What the hell am I doing, and more importantly, why the fuck am I doing it? I don't just mean this most recent fascination with topping. I mean all of it. I've been unable to articulate what I'm looking for, but unhappy with a lot of what I've found.
Reading about others' reasons for subbing, in particular, makes me realize that I don't seem to have a reason. I don't do it for my dom's pleasure. Apparently I don't do it for mine, either, since it feels like a stretch to say I enjoy it. It's become a battle, with neither of us giving or receiving the responses we want, and it sucks.
Someone posted the Plato quote, "He who is not a good servant will not be a good master." Sooo, I'm just going to suck at everything, then.

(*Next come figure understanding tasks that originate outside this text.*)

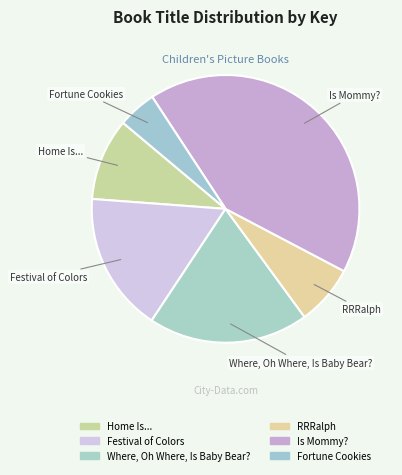

Which slice is the largest?

Is Mommy?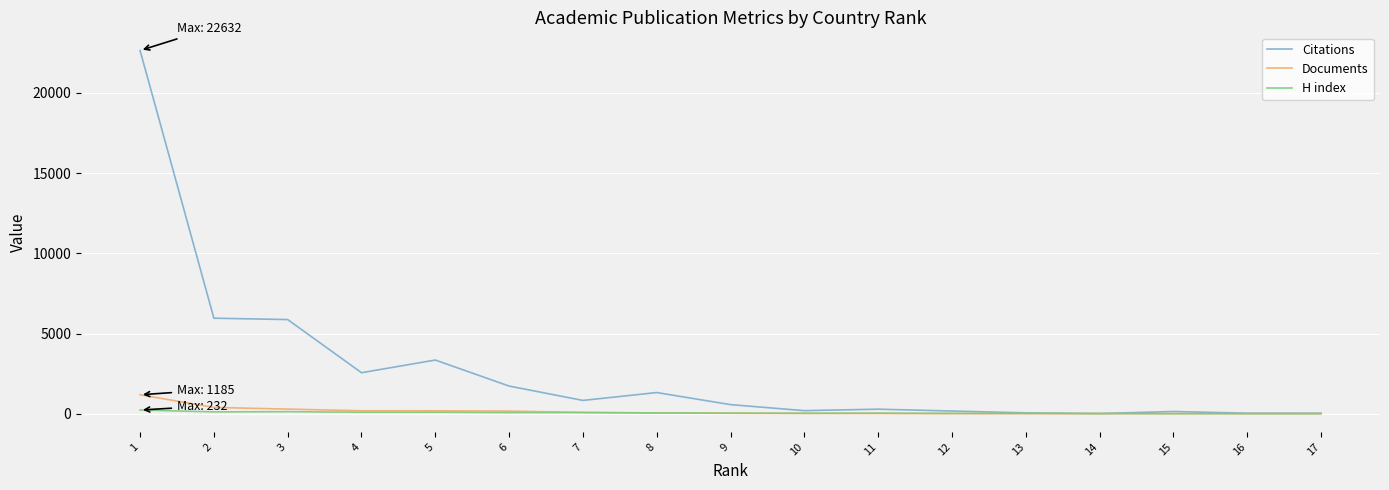

Is the value of Documents at 8 greater than the value of Citations at 6?

No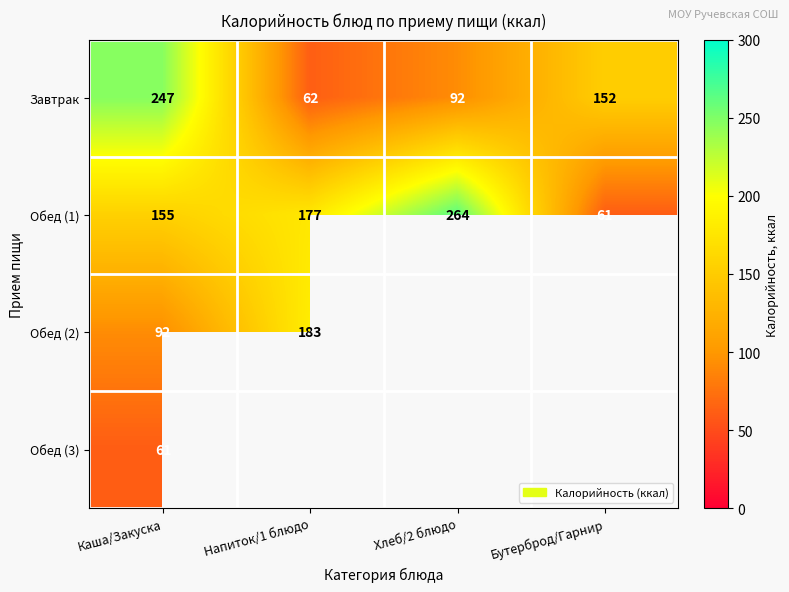

How many series are shown in this chart?

4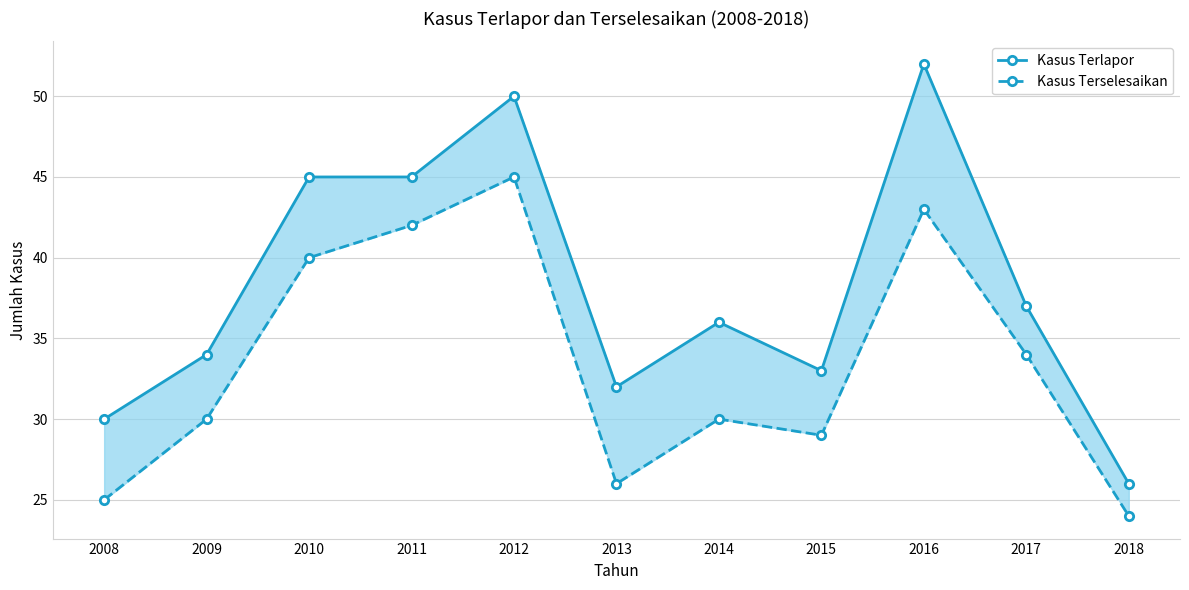

The Kasus Terselesaikan series shows 24 at 2018. True or false?

True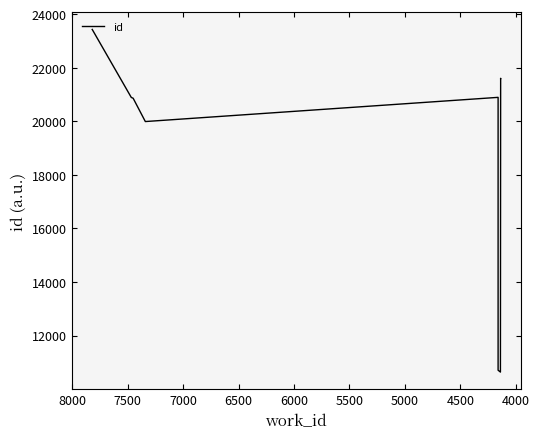

What is the difference between the maximum and minimum values?

12789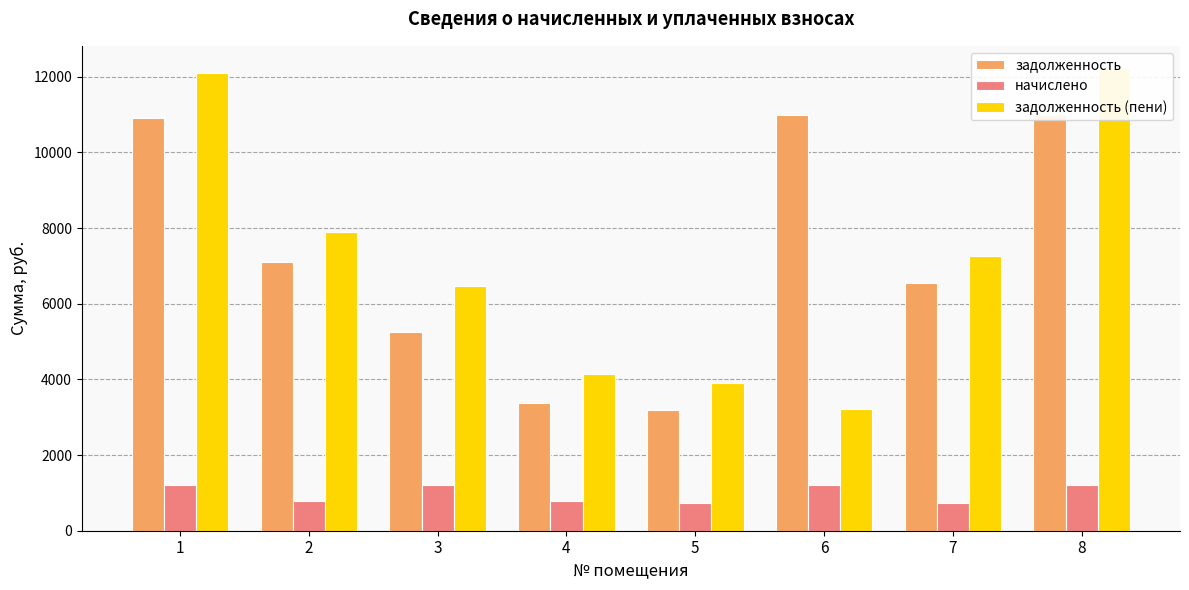

What is the value of the начислено bar at the 4th from the left?

780.8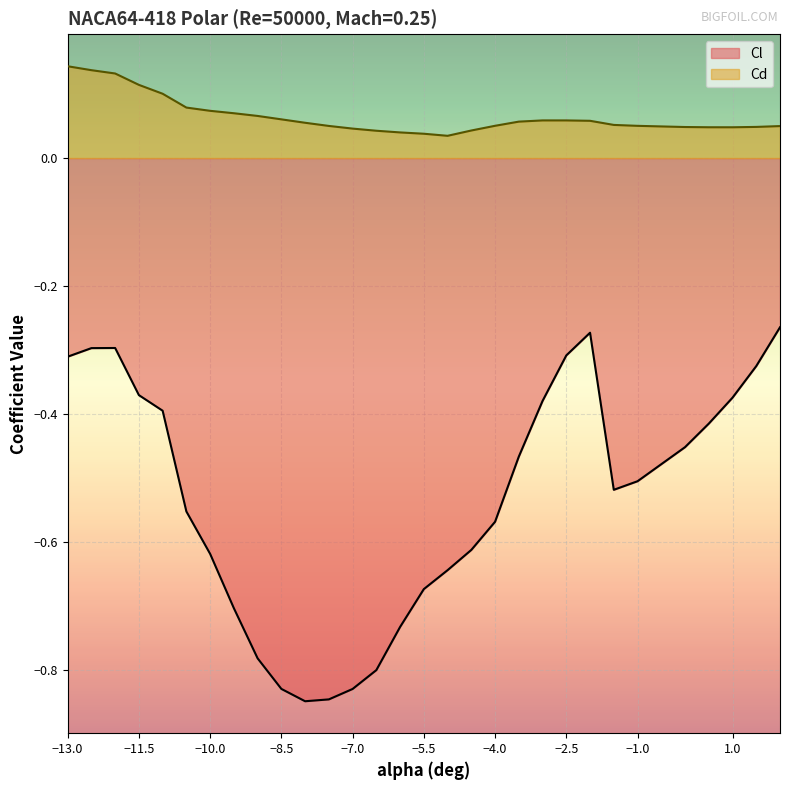

Reading left to right, what are all the values shown in this chart?

Cl: -13=-0.3	-12.5=-0.3	-12=-0.3	-11.5=-0.4	-11=-0.4	-10.5=-0.6	-10=-0.6	-9.5=-0.7	-9=-0.8	-8.5=-0.8	-8=-0.8	-7.5=-0.8	-7=-0.8	-6.5=-0.8	-6=-0.7	-5.5=-0.7	-5=-0.6	-4.5=-0.6	-4=-0.6	-3.5=-0.5	-3=-0.4	-2.5=-0.3	-2=-0.3	-1.5=-0.5	-1=-0.5	0=-0.5	0.5=-0.4	1=-0.4	1.5=-0.3	2=-0.3
Cd: -13=0.1	-12.5=0.1	-12=0.1	-11.5=0.1	-11=0.1	-10.5=0.1	-10=0.1	-9.5=0.1	-9=0.1	-8.5=0.1	-8=0.1	-7.5=0.1	-7=0.0	-6.5=0.0	-6=0.0	-5.5=0.0	-5=0.0	-4.5=0.0	-4=0.1	-3.5=0.1	-3=0.1	-2.5=0.1	-2=0.1	-1.5=0.1	-1=0.1	0=0.0	0.5=0.0	1=0.0	1.5=0.0	2=0.1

Cuz I'm a shitty sub.
I posted a while back about having discovered the "real thing," the power play dynamic, and that was great while it lasted. But it's gone now. The only energy I seem to have these days is "Fucking fight me!" For any reason and no reason. I don't want a polite exchange and I don't want a game, I want a goddamn war.

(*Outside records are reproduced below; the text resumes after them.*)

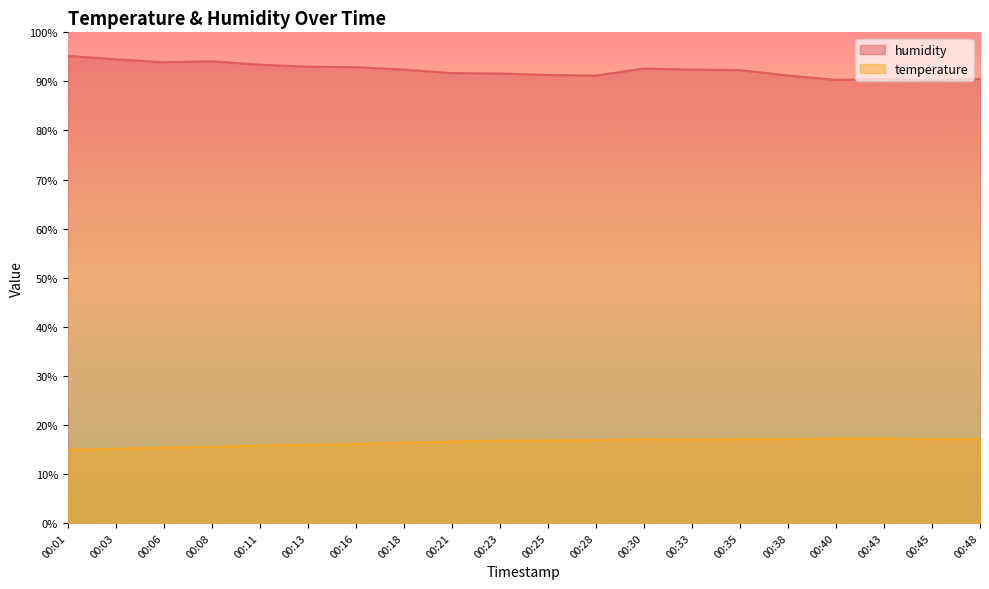

List the labels in order of humidity value, largest first.

00:01, 00:03, 00:08, 00:06, 00:11, 00:13, 00:16, 00:30, 00:18, 00:33, 00:35, 00:21, 00:23, 00:25, 00:28, 00:38, 00:43, 00:48, 00:40, 00:45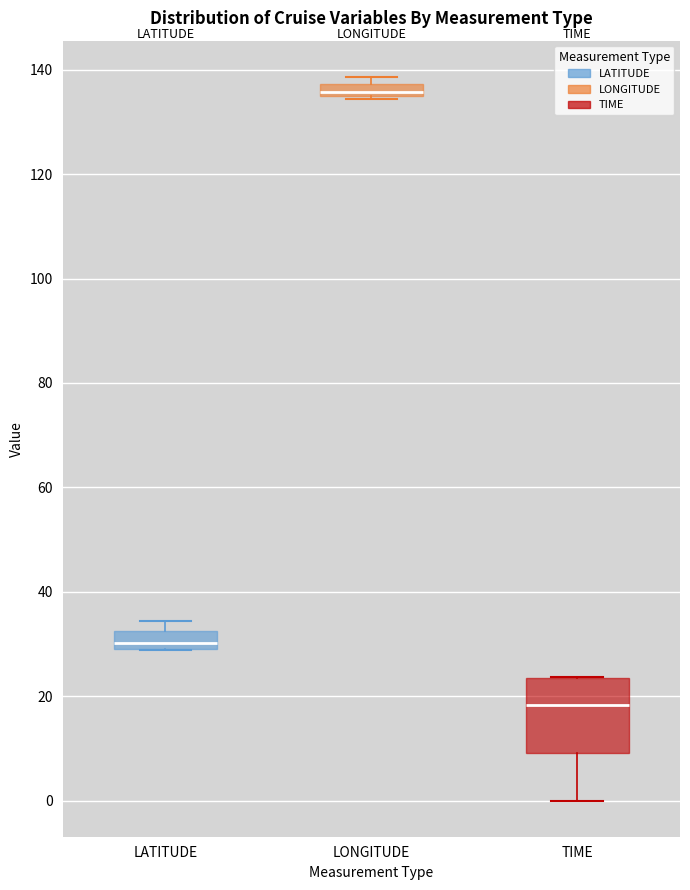

Which box has the lowest median line?

TIME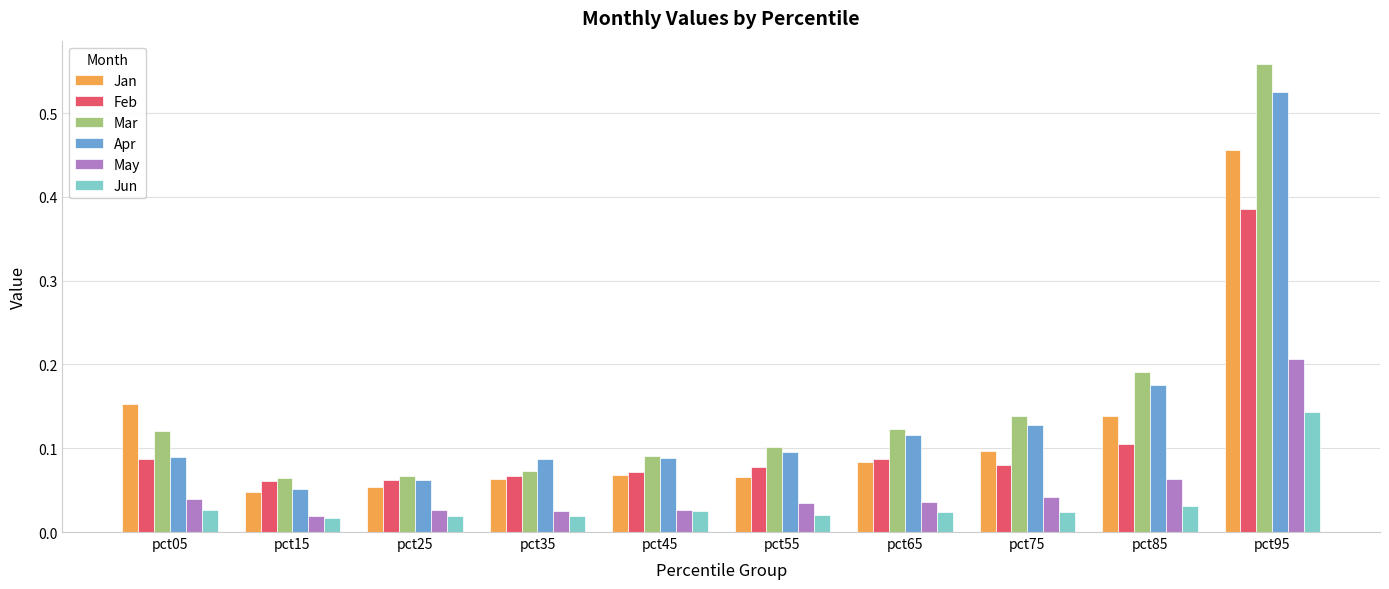

Which series has the largest range (max minus min)?

Mar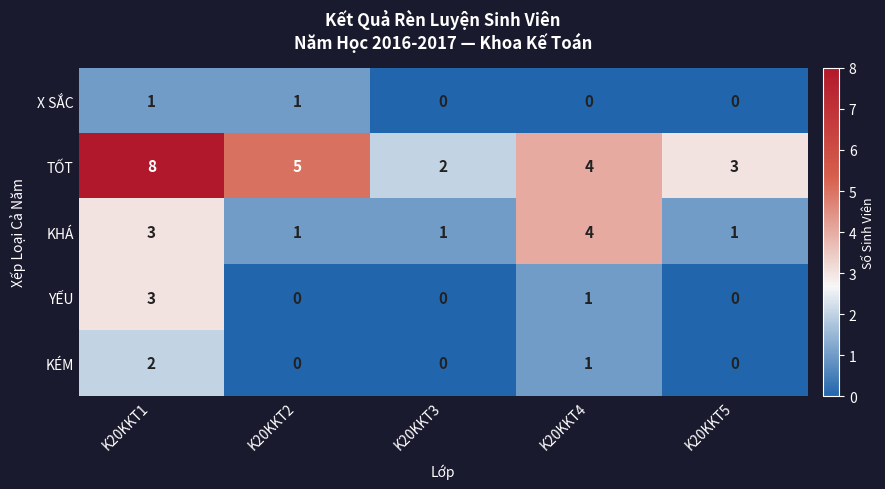

At which label is TỐT closest to 5?

K20KKT2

I used to battle because I wanted to lose. It was a way of handing over the power. But I don't lose anymore, because I won't stop when a reasonable person should. I will sacrifice anything, including my health and my sanity, to win. And what the fuck do I win? Frustration that I couldn't lose.
If I could read one thing into all of this, it's that I'm harboring a lot of anger. My frustration became bitterness and then resentment, and now I just want to scream and cry and rant and beat things. I can't submit to Aiden because it makes me feel like less of a person. I know in theory that's not what it's about, and I know that's not what he's trying to get out of me, but I've been blinded and I've forgotten all the rest except this ball of rage I've become.